[TEXT PASSAGE]
_____
I feel like, with this project specifically, because this has never been done before, especially by youth, we’re out every single day, we’re learning new things. Every single day is unexpected. We never know what we’re going to do that day and what we’re going to learn that day. Each year, it’s almost like the program is entirely new. Us people that have been here all three years have all grown so much in these past three years as well alongside the program.

Interviewer: What were some unexpected or exciting moments from working on the Reef Net Program?

Edna Elsworth:

One thing that I didn’t necessarily expect to happen, though I’m not surprised, was how close we all came together, and how much it feels like a family, and how well we all work together.

Darian Claxton:

From what I’ve seen so far, we work really well together as a team and we have very clear communication, which really helps when we are trying to problem solve together. And that’s been really nice so far.

Desiree Jones:

Just kind of echoing what everybody else said, just how close it has kind of brought us together. And even just the communities and hopefully being able to connect with other communities across the border who also practice Reef Net fishing and just kind of bringing communities together, you know, regardless of the border line that’s there.
_____
[PROMPT]
Please write the next part of the Reef Net Program interview, picking up after its final sentence.

[DATA SEGMENT]
_____
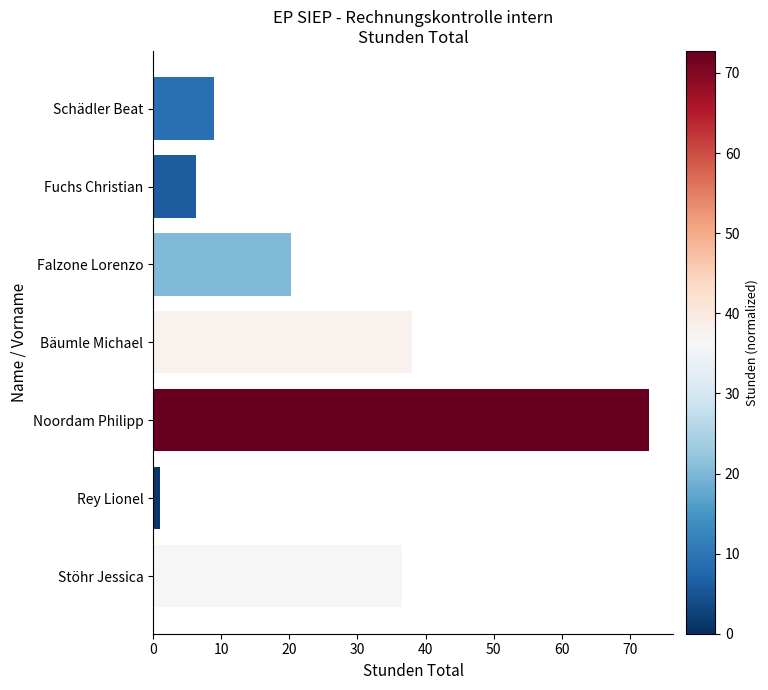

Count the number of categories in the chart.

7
_____
[RESULT OF THIS TASK]
Julia Settler:

I think just the exposure to all the knowledge, everyone’s different viewpoints. It was nice to see. It was just exciting to come into something so new.

Landon Underwood:

The exciting part is being able to do it again. I’m hoping we can keep continuing to do this, and it’s not just a three-year program here. We are taking a big step in the right direction with what’s happening here, and I don’t think people realize it enough. Especially being youth led, I think it’s something not too many people have probably seen before.

Interviewer: What are some things you want the community to know?

Edna Elsworth:

What I want community to know, and what I want to share with the community, is just how important it is to bring back this technology and how important it is to us, for us to be able to do that.

Layla Morris:

I also just want to say to the community, yes, it is important to get this back to our people because it has been outlawed for so long. But it is especially important because it is youth led and we are, as youth, bringing this back to the other youth in our community who don’t have the privilege to be in this program right now. We are very much so privileged to be able to learn all of this knowledge that we’re learning

Desiree Jones:

Also, how important it is to continue on the revitalization of the Reef Net, so future generations can be able to have this knowledge and just have it to be a legacy and keep carrying on.

Edna Elsworth:

For me personally, I would love any chance to be able to share with the community about what it means to be in this program and what it means to bring back this technology and what it means to carry on that knowledge.